Adaptive sliding mode control for uncertain Euler–Lagrange systems with input saturation

https://doi.org/10.1016/j.jfranklin.2021.08.027Get rights and content

Abstract

In this paper, the tracking control problem of uncertain Euler–Lagrange systems under control input saturation is studied. To handle system uncertainties, a leakage-type (LT) adaptive law is introduced to update the control gains to approach the disturbance variations without knowing the uncertainty upper bound a priori. In addition, an auxiliary dynamics is designed to deal with the saturation nonlinearity by introducing the auxiliary variables in the controller design. Lyapunov analysis verifies that based on the proposed method, the tracking error will be asymptotically bounded by a neighborhood around the origin. To demonstrate the proposed method, simulations are finally carried out on a two-link robot manipulator. Simulation results show that in the presence of actuator saturation, the proposed method induces less chattering signal in the control input compared to conventional sliding mode controllers.

-- -- --

§ Written problem 1
Please explain, in one to three sentences, why the abstract on adaptive sliding mode control introduces a leakage-type adaptive law.
§ Written problem 2
In the abstract on adaptive sliding mode control, what system was used for the simulations?
§ Written problem 3
Pick up the abstract on adaptive sliding mode control after its final sentence and continue the text.

§ Given information
-- -- --

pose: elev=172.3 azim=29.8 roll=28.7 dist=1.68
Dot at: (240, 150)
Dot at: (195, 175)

-- -- --

§ Reply 1
The leakage-type adaptive law handles system uncertainties. It updates the control gains so they can follow disturbance variations without the upper bound of the uncertainty being known in advance.

§ Reply 2
A two-link robot manipulator.

§ Reply 3
Introduction

In many mechanical systems, the actuator often cannot generate a required force level due to its physical limitations [1], [2].The actuator saturation may deteriorate the control performance or even make the control system be unstable. In recent years, many attentions have been paid on the research about the control input saturation for uncertain systems in the literatures [3], [4], [5], [6], [7], [8]. In [2], robust adaptive variable structure output feedback control (RAVSOFC) is designed for a saturated linear uncertain system. However, this method is only valid for linear time-invariant systems. In addition, the adaptive gain cannot decrease, which may cause overly-large control consumptions. In [9], sliding mode control (SMC) for saturated linear systems is proposed by introducing an adaptive piece-wise scheme. The weakness of this method lies in that the size of the dead zone must be larger than the amplitude of the sliding variable or it will cause persistent increasing of the control gain. Simultaneously, a too large dead zone size leads to a poor control precision. All the physical dynamic terms are treated as uncertainty which is handled all together by an adaptive algorithm in Chen et al. [7]. An adaptive integral sliding mode control scheme is developed in Guo et al. [8] but the inherent constant gain in the switching control component may cause unnecessary chattering. An auxiliary system is employed in the backstepping control design for a saturated unmanned surface vessel. Nevertheless, conservative assumption on the system’s initial tracking error is required because of the inherent barrier Lyapunov function [10]. In recent years, dynamic surface control, neural control, fuzzy control, backstepping control, etc. have also been investigated for the control of saturated systems [11], [12], [13], [14]. Euler–Lagrange system is a second-order differential equation that presents a large class of mechanical systems [15], [16]. A mechanical system, such as gear system, industrial manipulator, wheeled mobile robot, etc., is often required to be modeled as an Euler–Lagrange dynamic model before control design [17]. However, most of the above approaches are only proposed for a dedicated real system and are not valid for a general-form Euler–Lagrange system especially that under saturation [18], [19], [20].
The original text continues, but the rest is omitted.